History Colorado was awarded $2.2 million to integrate Ute tradition with STEM

The National Science Foundation’s Advancing Informal STEM Learning program awarded the five year grant in order to engage 128,000 students, educators and experts across Colorado and Utah in a variety of programs.

Members of the Southern Ute tribe dressed in traditional attire. (Larry Lamsa/Flickr)
Members of the Southern Ute tribe dressed in traditional attire. (Larry Lamsa/Flickr)
Young members of the Southern Ute Tribe dressed in traditional attire. (Larry Lamsa/Flickr)

History Colorado, a nonprofit historical preservation and education society, received a $2.2 million grant to integrate science, technology, engineering and math (STEM) with Native American culture.

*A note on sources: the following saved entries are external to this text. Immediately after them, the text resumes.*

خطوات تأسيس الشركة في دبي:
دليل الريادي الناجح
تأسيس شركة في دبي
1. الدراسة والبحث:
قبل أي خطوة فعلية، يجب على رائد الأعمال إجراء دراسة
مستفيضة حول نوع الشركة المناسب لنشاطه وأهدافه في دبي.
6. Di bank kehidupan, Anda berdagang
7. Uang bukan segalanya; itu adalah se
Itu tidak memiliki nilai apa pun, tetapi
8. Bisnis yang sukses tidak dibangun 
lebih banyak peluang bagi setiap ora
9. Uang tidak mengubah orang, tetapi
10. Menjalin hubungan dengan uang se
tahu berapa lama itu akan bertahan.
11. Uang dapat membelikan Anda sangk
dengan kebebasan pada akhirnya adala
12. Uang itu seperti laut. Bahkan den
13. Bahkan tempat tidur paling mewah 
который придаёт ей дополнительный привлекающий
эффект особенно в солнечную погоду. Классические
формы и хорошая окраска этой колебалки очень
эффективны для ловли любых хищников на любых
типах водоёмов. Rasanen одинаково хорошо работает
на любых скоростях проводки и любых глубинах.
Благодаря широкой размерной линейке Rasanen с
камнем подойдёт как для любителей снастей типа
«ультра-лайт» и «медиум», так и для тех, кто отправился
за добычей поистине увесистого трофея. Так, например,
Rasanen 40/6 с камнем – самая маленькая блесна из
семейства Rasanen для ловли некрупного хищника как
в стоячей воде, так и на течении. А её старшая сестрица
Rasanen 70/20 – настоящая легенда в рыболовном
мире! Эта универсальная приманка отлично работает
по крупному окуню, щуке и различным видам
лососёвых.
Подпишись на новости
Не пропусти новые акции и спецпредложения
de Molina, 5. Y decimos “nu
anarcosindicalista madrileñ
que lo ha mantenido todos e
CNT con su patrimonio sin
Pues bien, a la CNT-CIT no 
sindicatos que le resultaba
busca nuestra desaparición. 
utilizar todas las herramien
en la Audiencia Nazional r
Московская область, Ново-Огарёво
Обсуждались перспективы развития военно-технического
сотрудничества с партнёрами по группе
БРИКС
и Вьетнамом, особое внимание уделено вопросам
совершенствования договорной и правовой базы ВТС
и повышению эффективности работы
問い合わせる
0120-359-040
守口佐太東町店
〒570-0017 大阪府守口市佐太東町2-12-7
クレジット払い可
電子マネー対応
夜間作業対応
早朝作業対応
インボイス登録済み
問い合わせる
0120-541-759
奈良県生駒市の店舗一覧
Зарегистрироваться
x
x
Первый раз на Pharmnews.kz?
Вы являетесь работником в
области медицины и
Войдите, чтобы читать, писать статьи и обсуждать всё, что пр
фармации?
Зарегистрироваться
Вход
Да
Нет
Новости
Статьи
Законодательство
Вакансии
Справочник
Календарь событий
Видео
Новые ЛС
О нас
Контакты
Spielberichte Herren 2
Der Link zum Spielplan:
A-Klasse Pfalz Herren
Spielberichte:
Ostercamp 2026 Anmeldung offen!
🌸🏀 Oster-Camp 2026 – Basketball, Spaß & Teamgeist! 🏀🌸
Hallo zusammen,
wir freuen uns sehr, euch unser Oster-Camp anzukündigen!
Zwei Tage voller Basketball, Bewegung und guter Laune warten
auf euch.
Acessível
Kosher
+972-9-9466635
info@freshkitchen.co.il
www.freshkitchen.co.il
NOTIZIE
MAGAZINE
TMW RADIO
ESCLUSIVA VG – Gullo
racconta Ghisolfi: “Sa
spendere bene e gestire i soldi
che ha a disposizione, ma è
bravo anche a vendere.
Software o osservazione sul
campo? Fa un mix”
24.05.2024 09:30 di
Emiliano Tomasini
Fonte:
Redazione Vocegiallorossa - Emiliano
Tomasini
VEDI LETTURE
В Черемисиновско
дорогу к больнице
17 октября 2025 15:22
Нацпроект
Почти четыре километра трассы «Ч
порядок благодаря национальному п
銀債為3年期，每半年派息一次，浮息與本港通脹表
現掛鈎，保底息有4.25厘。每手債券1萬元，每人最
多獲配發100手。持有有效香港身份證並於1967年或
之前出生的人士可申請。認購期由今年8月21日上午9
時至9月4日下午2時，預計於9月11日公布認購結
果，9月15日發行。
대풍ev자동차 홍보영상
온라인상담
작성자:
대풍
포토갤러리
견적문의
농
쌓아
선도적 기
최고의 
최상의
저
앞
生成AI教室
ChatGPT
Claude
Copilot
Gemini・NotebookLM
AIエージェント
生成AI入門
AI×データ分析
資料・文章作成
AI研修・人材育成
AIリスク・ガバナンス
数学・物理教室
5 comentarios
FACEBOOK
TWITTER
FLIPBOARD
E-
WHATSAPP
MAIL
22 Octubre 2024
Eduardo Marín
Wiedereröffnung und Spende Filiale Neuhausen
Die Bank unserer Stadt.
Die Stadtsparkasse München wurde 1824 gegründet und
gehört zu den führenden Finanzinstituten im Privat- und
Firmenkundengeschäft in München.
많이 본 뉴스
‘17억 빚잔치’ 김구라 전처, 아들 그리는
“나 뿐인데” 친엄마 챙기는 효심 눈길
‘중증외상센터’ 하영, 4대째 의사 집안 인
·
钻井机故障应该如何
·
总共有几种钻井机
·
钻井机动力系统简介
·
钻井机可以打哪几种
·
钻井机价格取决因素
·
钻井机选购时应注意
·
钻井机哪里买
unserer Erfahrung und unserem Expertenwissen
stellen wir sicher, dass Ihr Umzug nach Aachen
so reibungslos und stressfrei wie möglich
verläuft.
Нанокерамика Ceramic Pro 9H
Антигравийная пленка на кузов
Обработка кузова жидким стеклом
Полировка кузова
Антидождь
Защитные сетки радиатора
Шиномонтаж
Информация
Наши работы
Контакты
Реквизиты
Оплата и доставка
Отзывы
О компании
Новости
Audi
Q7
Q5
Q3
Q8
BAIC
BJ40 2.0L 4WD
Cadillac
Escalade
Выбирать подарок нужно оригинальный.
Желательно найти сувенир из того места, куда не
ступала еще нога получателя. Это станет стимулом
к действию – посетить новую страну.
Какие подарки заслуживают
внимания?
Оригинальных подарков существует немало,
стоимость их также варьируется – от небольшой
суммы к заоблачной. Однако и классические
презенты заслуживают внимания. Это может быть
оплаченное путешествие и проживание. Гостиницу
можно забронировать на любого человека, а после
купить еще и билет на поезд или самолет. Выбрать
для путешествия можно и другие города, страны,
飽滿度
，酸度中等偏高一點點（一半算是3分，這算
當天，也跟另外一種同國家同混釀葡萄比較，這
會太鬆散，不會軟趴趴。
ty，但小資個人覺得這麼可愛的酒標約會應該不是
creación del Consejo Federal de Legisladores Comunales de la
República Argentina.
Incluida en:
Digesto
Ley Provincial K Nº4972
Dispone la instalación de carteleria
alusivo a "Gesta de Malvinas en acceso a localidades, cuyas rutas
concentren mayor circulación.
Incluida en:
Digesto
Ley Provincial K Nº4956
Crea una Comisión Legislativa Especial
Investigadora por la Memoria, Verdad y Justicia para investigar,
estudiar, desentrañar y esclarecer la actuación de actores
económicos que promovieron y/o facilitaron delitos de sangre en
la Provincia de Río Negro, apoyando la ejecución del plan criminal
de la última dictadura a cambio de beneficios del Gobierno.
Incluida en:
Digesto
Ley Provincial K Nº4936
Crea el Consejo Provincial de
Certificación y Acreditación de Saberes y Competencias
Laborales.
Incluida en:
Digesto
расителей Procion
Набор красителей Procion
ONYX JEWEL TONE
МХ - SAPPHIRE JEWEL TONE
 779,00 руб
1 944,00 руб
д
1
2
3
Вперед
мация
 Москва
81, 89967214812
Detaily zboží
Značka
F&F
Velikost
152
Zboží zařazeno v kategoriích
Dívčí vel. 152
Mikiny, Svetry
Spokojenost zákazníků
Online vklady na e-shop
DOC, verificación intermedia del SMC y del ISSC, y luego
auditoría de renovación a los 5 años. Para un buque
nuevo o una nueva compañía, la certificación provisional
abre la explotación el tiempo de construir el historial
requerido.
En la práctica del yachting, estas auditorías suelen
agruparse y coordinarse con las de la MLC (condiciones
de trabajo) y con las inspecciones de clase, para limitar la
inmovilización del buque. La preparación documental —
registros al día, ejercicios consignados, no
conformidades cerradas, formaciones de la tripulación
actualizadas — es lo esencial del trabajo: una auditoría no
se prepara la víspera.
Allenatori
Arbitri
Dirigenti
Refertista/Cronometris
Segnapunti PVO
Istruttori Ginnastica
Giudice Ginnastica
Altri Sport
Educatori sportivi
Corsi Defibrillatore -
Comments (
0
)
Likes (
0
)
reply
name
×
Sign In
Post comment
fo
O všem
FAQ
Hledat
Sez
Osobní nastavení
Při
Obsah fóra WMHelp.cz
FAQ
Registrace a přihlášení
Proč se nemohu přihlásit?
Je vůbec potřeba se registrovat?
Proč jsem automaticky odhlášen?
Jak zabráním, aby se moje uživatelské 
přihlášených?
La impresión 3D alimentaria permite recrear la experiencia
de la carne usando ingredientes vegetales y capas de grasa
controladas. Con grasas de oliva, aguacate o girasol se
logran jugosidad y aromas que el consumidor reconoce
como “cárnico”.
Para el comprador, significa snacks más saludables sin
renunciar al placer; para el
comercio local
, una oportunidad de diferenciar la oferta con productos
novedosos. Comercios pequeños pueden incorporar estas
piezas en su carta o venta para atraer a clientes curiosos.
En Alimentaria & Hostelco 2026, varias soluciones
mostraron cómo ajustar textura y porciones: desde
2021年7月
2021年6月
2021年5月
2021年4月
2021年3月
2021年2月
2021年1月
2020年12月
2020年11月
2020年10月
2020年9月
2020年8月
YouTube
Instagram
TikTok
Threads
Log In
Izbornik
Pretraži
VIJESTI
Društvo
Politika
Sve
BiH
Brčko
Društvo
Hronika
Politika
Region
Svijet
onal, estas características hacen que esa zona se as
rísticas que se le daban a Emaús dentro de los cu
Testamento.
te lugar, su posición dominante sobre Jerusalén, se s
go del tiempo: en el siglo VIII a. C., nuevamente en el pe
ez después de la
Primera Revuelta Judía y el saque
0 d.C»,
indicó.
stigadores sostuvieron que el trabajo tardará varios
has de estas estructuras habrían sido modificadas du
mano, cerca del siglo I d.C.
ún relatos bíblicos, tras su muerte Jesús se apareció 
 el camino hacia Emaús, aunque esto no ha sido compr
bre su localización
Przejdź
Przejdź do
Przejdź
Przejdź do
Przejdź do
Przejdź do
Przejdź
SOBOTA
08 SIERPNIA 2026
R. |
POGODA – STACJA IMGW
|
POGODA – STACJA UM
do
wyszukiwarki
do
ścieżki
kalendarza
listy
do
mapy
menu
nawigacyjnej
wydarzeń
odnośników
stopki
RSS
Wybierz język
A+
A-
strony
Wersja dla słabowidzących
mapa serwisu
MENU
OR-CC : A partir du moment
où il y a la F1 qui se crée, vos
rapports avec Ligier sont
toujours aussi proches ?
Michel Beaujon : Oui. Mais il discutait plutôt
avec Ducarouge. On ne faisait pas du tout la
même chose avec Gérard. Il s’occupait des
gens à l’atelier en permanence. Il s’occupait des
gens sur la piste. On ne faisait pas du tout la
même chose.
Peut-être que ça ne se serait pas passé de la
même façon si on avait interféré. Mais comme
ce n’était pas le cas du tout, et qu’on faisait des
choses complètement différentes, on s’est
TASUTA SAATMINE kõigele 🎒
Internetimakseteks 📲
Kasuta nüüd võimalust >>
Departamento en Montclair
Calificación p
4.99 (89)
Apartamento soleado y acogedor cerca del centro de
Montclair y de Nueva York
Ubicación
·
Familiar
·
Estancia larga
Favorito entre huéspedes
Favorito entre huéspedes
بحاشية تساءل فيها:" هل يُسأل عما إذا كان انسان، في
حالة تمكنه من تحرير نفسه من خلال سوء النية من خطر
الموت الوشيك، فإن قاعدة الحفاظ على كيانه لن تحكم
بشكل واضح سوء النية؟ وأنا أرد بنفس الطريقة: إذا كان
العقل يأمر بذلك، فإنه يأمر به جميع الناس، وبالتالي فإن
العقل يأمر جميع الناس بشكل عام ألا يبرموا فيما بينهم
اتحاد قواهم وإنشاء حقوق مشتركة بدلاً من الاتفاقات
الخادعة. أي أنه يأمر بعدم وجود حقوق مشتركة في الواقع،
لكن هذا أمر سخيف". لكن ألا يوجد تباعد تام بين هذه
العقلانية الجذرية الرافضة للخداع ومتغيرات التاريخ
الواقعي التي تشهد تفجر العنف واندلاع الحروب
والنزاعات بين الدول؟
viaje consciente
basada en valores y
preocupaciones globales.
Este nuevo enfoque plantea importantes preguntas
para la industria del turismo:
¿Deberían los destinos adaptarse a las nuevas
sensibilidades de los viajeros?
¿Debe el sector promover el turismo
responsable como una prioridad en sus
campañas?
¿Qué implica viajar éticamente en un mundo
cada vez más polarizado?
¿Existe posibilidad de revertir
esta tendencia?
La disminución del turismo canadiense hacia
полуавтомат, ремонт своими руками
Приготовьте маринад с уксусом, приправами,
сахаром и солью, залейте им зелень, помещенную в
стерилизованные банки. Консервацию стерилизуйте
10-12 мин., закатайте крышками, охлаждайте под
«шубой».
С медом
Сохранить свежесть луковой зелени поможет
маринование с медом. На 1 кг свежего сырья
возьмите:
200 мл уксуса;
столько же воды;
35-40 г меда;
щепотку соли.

The National Science Foundation’s Advancing Informal STEM Learning program awarded the five year grant in order to engage 128,000 students, educators and experts across Colorado and Utah in a variety of programs. The grant also intends to deepen relationships between History Colorado and representatives from three Ute tribes — Ute Mountain Ute Tribe, the Southern Ute Tribe and the Ute Indian Tribe. 

“This project offers a unique approach to interpretation of Ute history by focusing on science and acknowledging Ute use of science in conjunction with traditional knowledge,” Ernest House Jr., Colorado Commission of Indian Affairs, said in a statement.

Through a variety of programs, including archaeological and ethnobotanical field work, interactive exhibits, public programs, teacher training and K-12 educational outreach, the project hopes to highlight the complementary nature of traditional Ute ecological practices and modern STEM, while also improving access to STEM for rural Ute students.

“The field work may interest some Ute youth in pursuing careers in science and in learning more about their own culture,” House Jr. continued.

The Ute have a strong tradition of using math and science in cultural practices. They use engineering for shelter design, mathematics in beadwork and sound amplification for music and dance, and they possess a rich and systematic knowledge of plants.

The project hopes to combine Ute Traditional Ecological Knowledge (TEK) with STEM to create an innovative collaboration model for scientists, museums and Native American tribes.